Saturday, January 7, 2017

The Great Wall Theatrical Review

Zhang Yimou (Hero, House Of Flying Daggers) directed The Great Wall, an epic fantasy hybrid that gives a somewhat Sci-Fi origin behind the reason the Great Wall of China was built. He directs an international cast that features Matt Damon, Willem Dafoe, Pedro Pascal (Game of Thrones), Tian Jing and Andy Lau (Infernal Affairs) from screen story by Max Brooks, Edward Zwick, Marshall Herskovitz and a screenplay by Carlo Bernard, Doug Miro and Tony Gilroy. The story is about two veterans of various European wars and the Crusades, who come to China in search of Gun Powder, which could make them wealthy back west. Instead they are conscripted into an army defending China along the Great Wall from the Taotie, viscous sentient creatures that have attempted to breach the defenses along the wall every sixty years for thousands of years. The Europeans become valuable members of the defense through their war experience and fighting prowess that inspires the Chinese soldiers, but can they combat the temptation of greed for serving a greater cause?

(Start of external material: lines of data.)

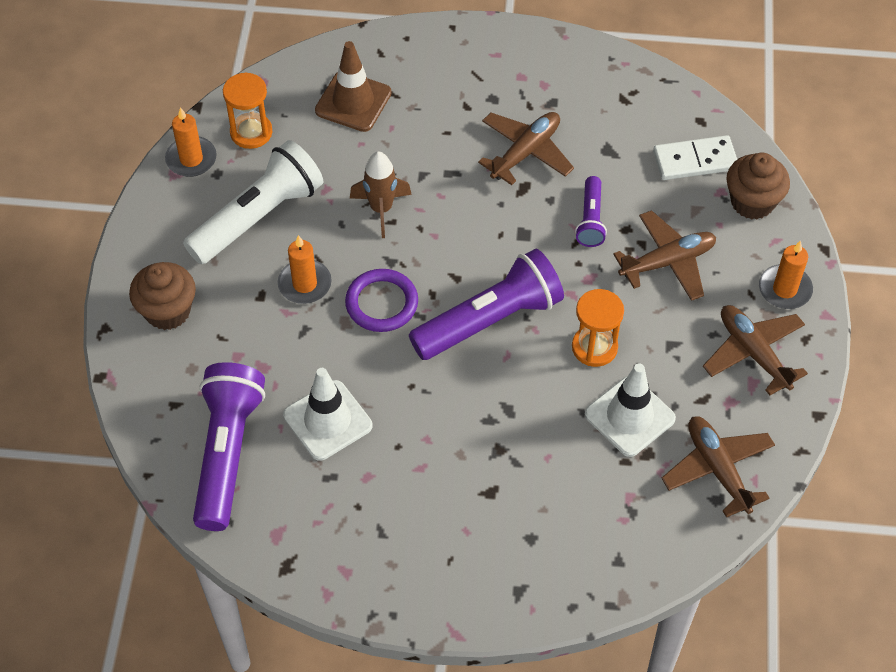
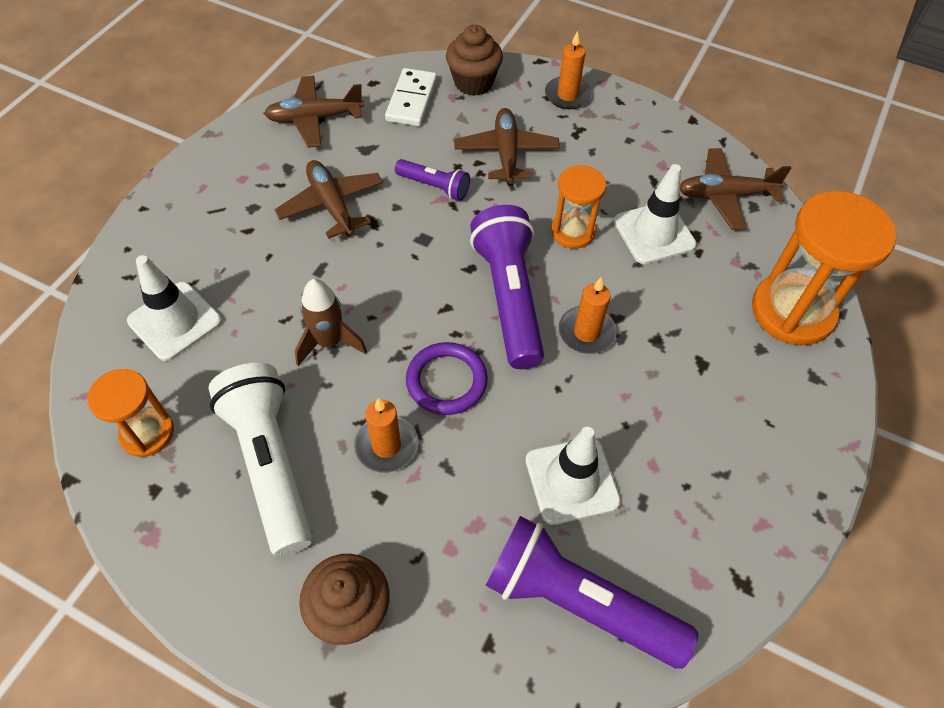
camera: 70 degrees left, 0 degrees up
(191, 159) = (142, 511): orange candle -> orange candle (586, 332)
(353, 102) = (175, 321): brown traffic cone -> white traffic cone
(590, 559) = (792, 311): none -> orange hourglass
(753, 353) = (620, 134): brown plane -> brown plane (314, 118)

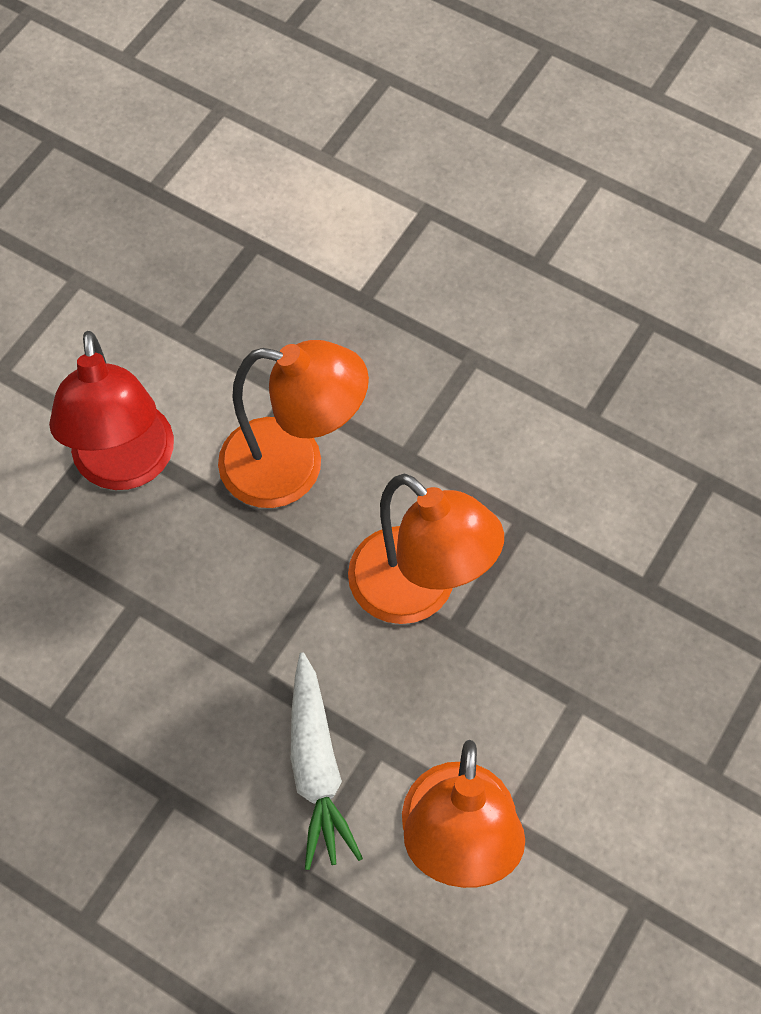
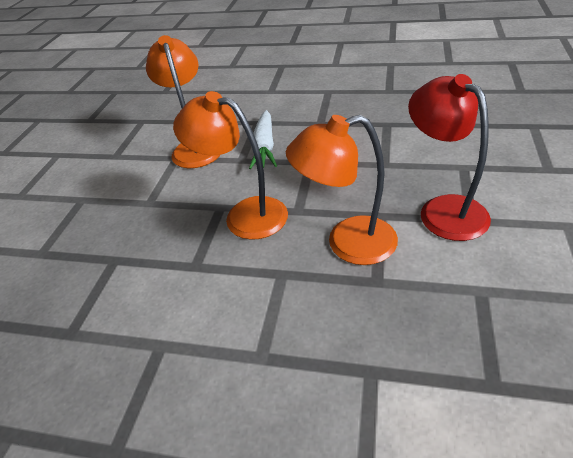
camera: 165 degrees right, 20 degrees down
(316, 768) = (264, 146): white carrot -> white carrot turned 150 degrees counterclockwise

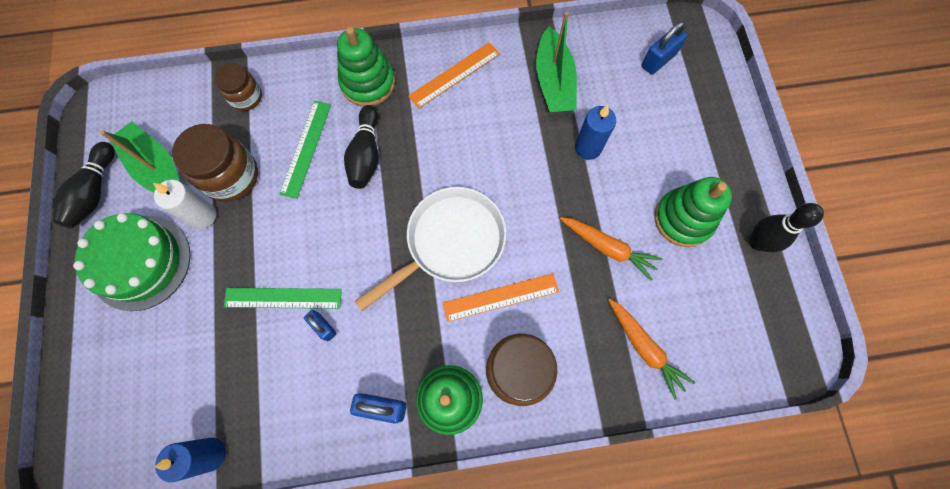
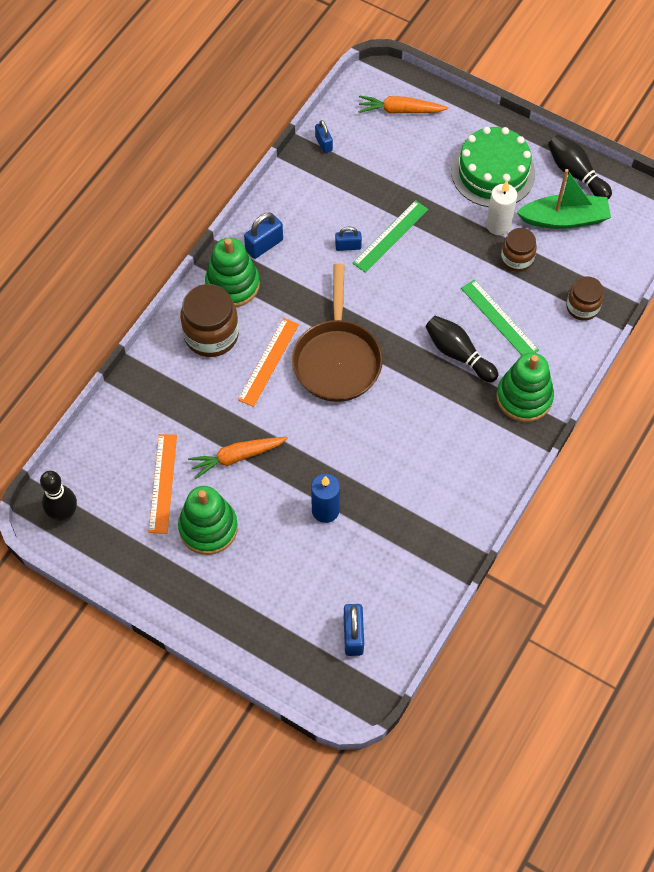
camera: 130 degrees right, 10 degrees down
(210, 454) = (323, 143): blue candle -> blue padlock
(231, 176) = (517, 259): brown jar -> brown jar, size x0.61
(450, 243) = (337, 359): white pan -> brown pan
(454, 75) = (478, 465): orange ruler -> orange ruler (163, 483)
(553, 81) = (406, 534): green boat -> none
(644, 348) = (150, 421): orange carrot -> orange carrot (400, 110)
(757, 242) = (142, 563): black bowling pin -> black bowling pin (64, 514)

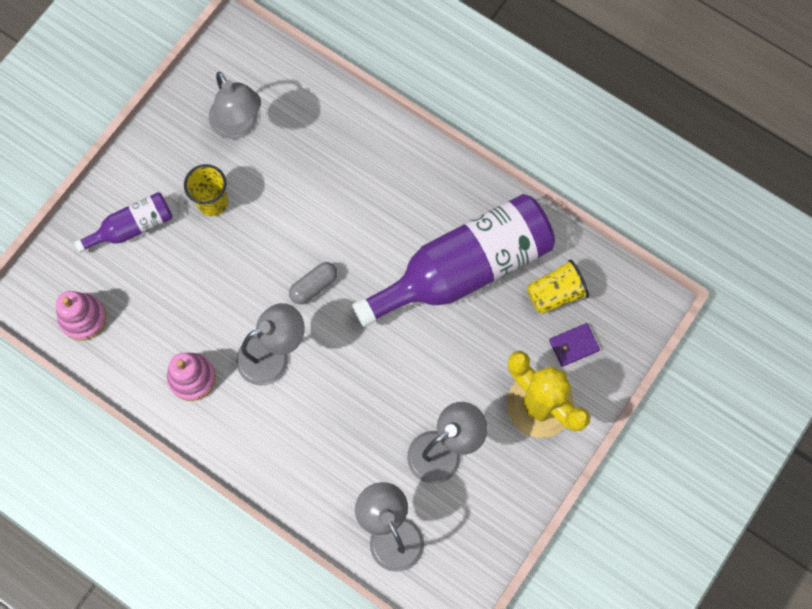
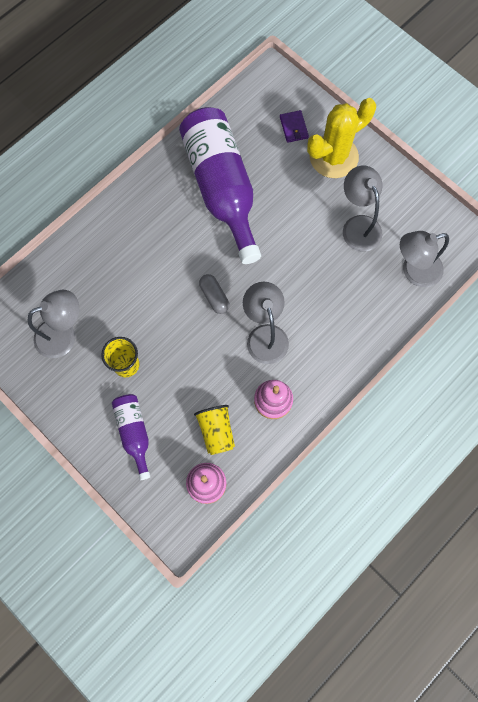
camera: 80 degrees left, 0 degrees up
(555, 293) = (253, 132): yellow cup -> yellow cup (216, 431)

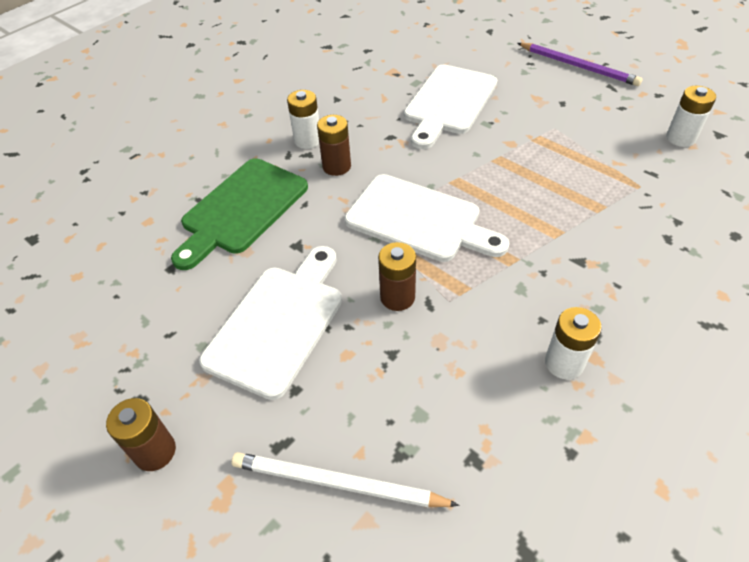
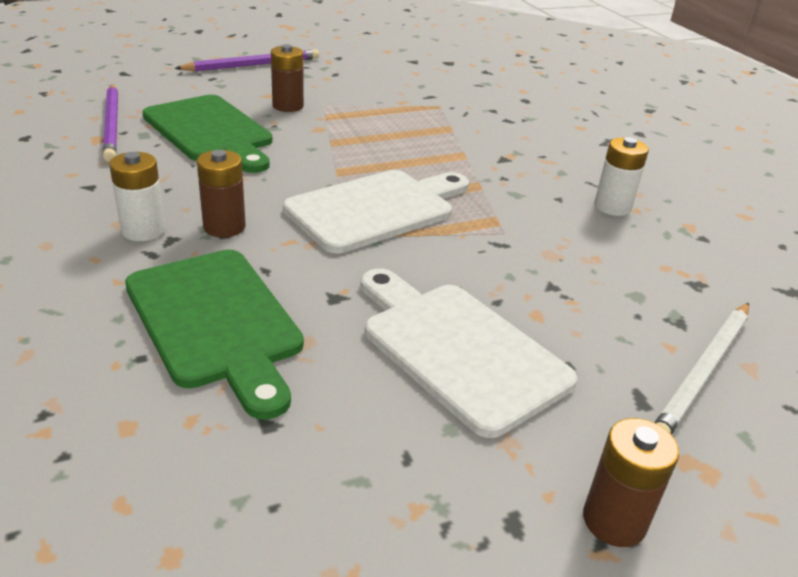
camera: 70 degrees left, 15 degrees down
(397, 297) = (478, 258): brown battery -> brown battery (288, 106)
(414, 66) = (112, 124): none -> purple pencil
(448, 103) = (210, 132): white cutting board -> green cutting board
(680, 138) = (402, 72): white battery -> none

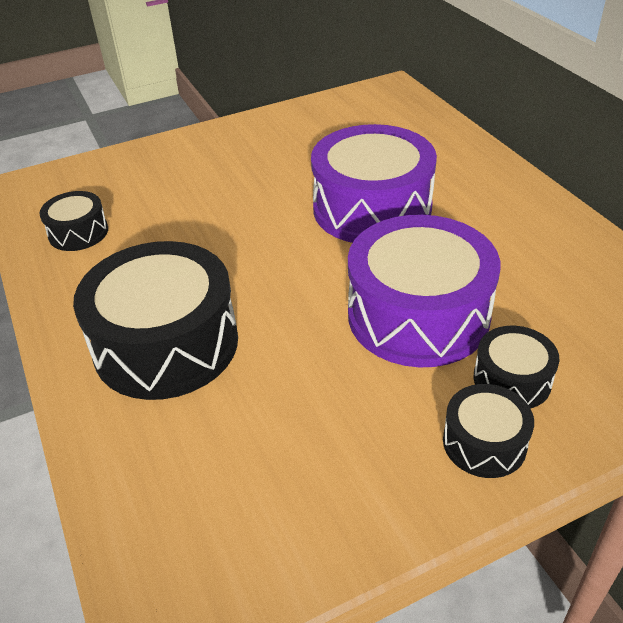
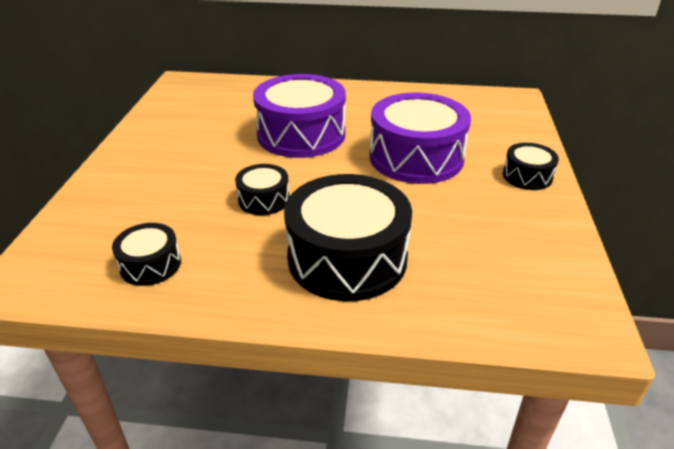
camera: 60 degrees left, 5 degrees down
(512, 380) = (490, 152): black drum -> black drum (264, 199)

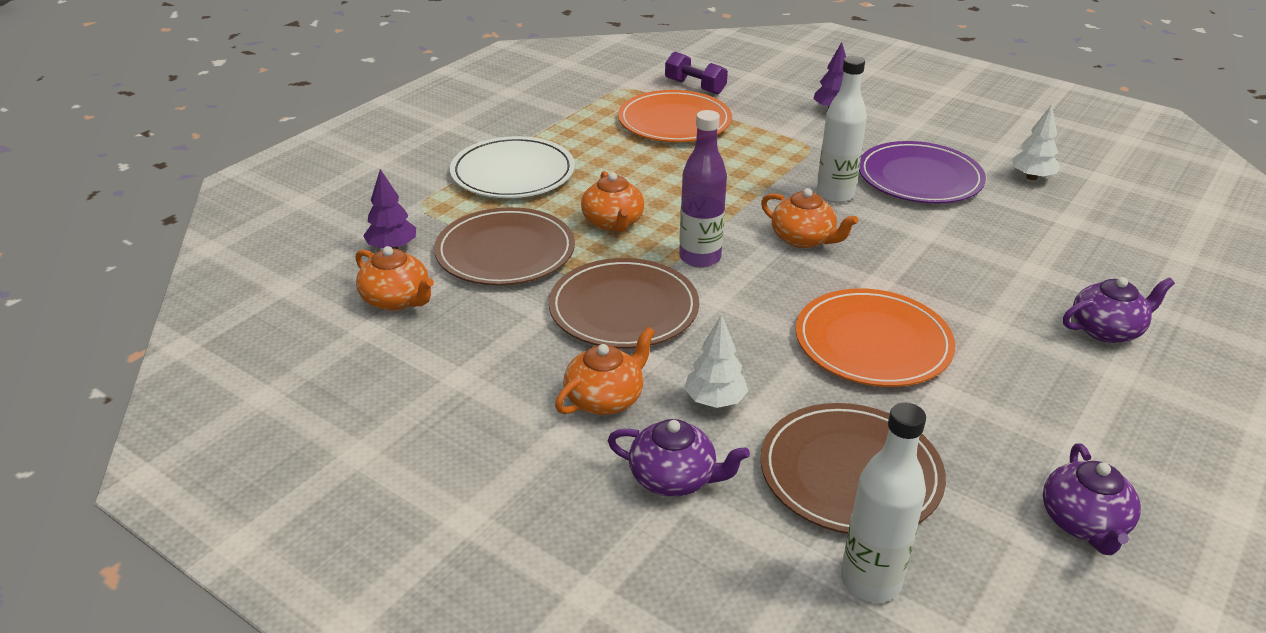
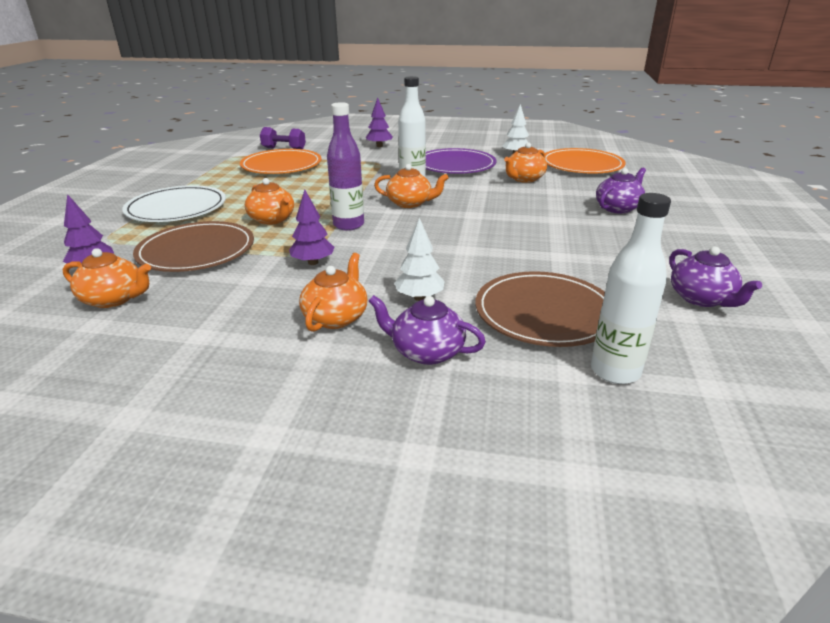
camera: 25 degrees left, 5 degrees down
(624, 308) = (313, 262): brown plate -> purple tree
(674, 478) = (426, 352): purple teapot -> purple teapot turned 150 degrees counterclockwise
(873, 343) = (496, 242): orange plate -> orange plate (582, 165)
(1005, 232) = (524, 179): none -> orange teapot

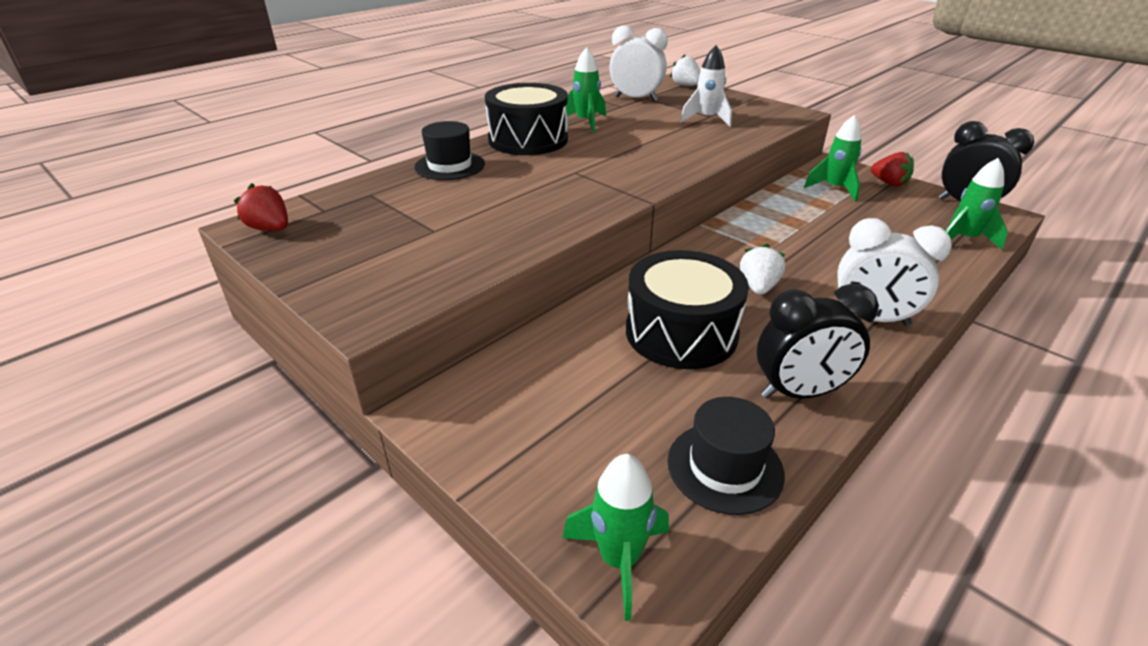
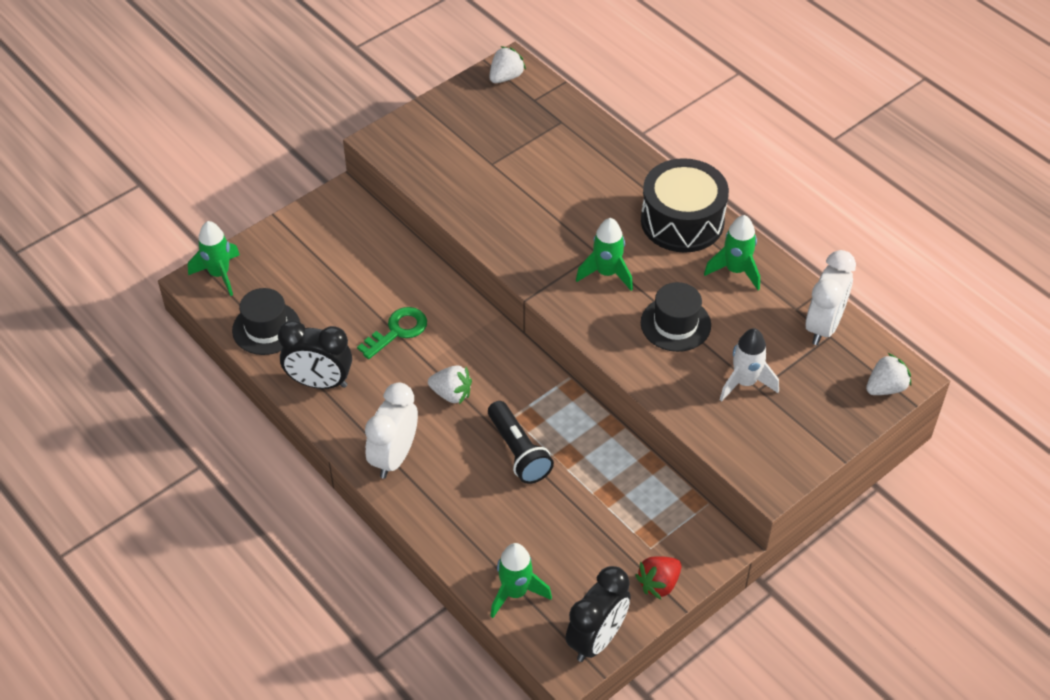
camera: 95 degrees right, 15 degrees up
(270, 229) = (506, 77): red strawberry -> white strawberry
(450, 166) = (617, 166): black hat -> black hat (675, 324)
(681, 332) = (397, 331): black drum -> green key
(799, 393) = (319, 382): black clock -> black clock turned 75 degrees counterclockwise
(807, 245) = (518, 452): none -> black flashlight
(834, 189) = (645, 520): green rocket -> green rocket (606, 273)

On the positive side, Zhang Yimou has a great sense of visuals and use of color that make the scenes along the wall and in the Chinese Emperor's city beautiful to behold. Unfortunately the screenplay by committee is too muddled down with flat characterization and a surprisingly lack of skill at creating suspense. Matt Damon looks like he is just slumming through the film, which takes away a lot from one's ability to feel anything for him. The Chinese Actors are sold short too and I suspect this film was cut down from a longer intended cut to make it more viewer friendly for western audiences. The only character who stands out in the entire film is Willem Dafoe and that is mostly because Dafoe has a gift for throwing himself into character roles in films of varied merit because he simply has no real inhibitions about the type of movies he appears in whether they are blockbusters, art house or b-movies and ultimately that is the problem with The Great Wall. It is a b-movie trying to be a historical fantasy epic and somehow it just becomes an effects show cheapened by cgi monsters, which are introduced so fast right at the beginning that there is absolutely no thrill or wonder to their presence. 

This international production seems to be greatly hampered by a mix of western monster movie sensibilities and Chinese historical art house epics and it fails to honor both. People die and people are introduced with no payoff. The exposition leaves nothing to the imagination and there is no reason why these creatures seek to invade China when they could just as easily spread and multiply elsewhere and then comeback and overwhelm the Great Wall. If you want to see cgi green monsters cloned without regard for any detail that makes the majority of them look different from one another and then laugh at some ridiculous acrobat like methods employed to fight them, be my guest. However don't be surprised if after you see it you ask yourself, "that's it?"

Maybe the eventual Blu-ray release will yield an extended cut that develops the characters more beyond types, but nothing can save The Great Wall from feeling like zero sustenance eye candy.